The fighting style of Nobunaga had been characterized by an irresistible force; it was said that "where Nobunaga advances, the grasses and trees wither." But Hideyoshi's fighting style was different. Where he advanced, where he made his camp, he naturally drew people to him. Winning over the local people was an important matter to attend to before ever trying to defeat the enemy.

Strict military discipline is vital, but even on days when blood seemed to flow, there was something of a spring breeze wherever Hideyoshi set up his camp stool. Someone even wrote: "Where Hideyoshi lives, the spring wind blows."

The lines of fortresses were to run through two areas. The first ran from Kitayama in Nakanogo, along the route to the northern provinces through Mount Higashino, Mount Dangi, and Mount Shinmei; the second went along Mount Iwasaki, Mount Okami, Shizugatake, Mount Tagami, and Kinomoto. Such a huge undertaking would require tens of thousands of laborers.

Hideyoshi recruited the men from the province of Nagahama. He had signposts advertising the work raised in the areas especially devastated by war. The mountains were filled with refugees. Lumber was cut, roads were opened, fortifications were constructed everywhere, and it was easy to believe that a line of fortresses would spring up overnight.  But the construction work was not so easy. A single fort required a watchtower and barracks, and also moats and ramparts. Three wooden palisades were set up, while huge rocks and trees were stockpiled directly above the road that the enemy would most likely take to attack.

Both a trench and a palisade connected the area between Mount Higashino and Mount Dangi, which was the zone most likely to be used as the battlefield. The excavation for this alone was daunting, but the necessary work was completed in only twenty days.  Women and children participated in the effort.

The Shibata conducted night raids and played petty tricks and were able to impede progress, but seeming to realize that they were having no real success against men who were constantly prepared, they became as quiet as the mountain itself.

It was almost uncanny. Why didn't they just make their move? But Hideyoshi understood. His constant thought—that his adversary was a strong old veteran and not an easy mark—was reflected in Katsuie's mind as well.
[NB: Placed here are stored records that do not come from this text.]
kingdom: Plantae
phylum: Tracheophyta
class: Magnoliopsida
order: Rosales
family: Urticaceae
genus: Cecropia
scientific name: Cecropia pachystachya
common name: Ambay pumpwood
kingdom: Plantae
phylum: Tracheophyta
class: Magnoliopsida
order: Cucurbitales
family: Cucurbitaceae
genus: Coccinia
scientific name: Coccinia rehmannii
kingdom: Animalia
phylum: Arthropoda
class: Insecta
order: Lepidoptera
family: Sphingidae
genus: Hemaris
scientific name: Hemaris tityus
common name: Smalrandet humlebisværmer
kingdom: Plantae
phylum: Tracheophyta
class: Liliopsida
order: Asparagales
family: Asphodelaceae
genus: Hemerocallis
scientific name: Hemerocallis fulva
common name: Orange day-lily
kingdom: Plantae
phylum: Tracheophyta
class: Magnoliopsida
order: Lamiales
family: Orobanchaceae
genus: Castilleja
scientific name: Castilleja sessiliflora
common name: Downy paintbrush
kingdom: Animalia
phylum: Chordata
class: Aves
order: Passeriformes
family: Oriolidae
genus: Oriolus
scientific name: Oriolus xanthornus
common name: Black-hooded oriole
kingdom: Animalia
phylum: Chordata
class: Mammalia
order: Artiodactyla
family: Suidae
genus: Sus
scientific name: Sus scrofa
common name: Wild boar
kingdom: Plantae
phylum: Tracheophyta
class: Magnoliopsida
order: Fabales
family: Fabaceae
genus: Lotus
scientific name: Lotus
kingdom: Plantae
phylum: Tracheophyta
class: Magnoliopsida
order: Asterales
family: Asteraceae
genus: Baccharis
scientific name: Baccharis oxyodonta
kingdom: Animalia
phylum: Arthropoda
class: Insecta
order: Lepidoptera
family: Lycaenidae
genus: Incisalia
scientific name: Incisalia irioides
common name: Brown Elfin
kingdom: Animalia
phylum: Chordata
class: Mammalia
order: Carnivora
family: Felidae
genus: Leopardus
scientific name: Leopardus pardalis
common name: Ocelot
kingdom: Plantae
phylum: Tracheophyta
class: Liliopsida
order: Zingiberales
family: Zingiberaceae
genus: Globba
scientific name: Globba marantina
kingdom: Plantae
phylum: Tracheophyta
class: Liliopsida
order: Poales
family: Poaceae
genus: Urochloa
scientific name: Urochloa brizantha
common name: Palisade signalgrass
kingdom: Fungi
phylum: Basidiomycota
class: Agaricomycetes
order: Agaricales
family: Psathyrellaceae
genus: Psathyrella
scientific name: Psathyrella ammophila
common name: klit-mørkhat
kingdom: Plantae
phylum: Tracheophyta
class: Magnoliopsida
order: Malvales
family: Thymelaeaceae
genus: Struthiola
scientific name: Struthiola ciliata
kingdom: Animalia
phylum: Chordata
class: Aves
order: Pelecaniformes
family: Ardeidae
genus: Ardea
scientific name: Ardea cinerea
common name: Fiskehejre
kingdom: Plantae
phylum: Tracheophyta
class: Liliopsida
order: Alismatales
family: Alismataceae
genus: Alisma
But there were other important reasons.

Katsuie's military preparations were already complete, but he felt that the time was not yet ripe to mobilize the allies he held in reserve.

Those allies were, of course, the forces of Nobutaka in Gifu. Once Nobutaka was able to move, Takigawa Kazumasu would also be able to attack from Kuwana Castle. Then, for the first time, Katsuie's plans could be transformed into an effective strategy.

Katsuie knew that if it were not done in that way, victory would not easily be achieved. That was how he had secretly and quite anxiously calculated the situation from

the very beginning. The calculation itself was based on the comparative strengths of Hideyoshi's provinces and his own.

At that time, given Hideyoshi's sudden popularity and power after the Battle of Yamazaki, the allies he could count on were the provinces of Harima, Tajima, Settsu, Tango, Yamato, and a few others, for a total a military strength of sixty-seven thousand soldiers. If the soldiers of Owari, Ise, Iga, and Bizen were added to that, the total would be about one hundred thousand.

Katsuie could bring together the main strength of Echizen, Noto, Oyama, Ono, Matsuto, and Toyama. That would mean a force of perhaps no more than forty-five thousand men. If, however, he added Nobutaka's Mino and Ise and Kazumasu's provincial strength, he would have a military force of close to sixty-two thousand men, a number with which he could almost compete with the enemy.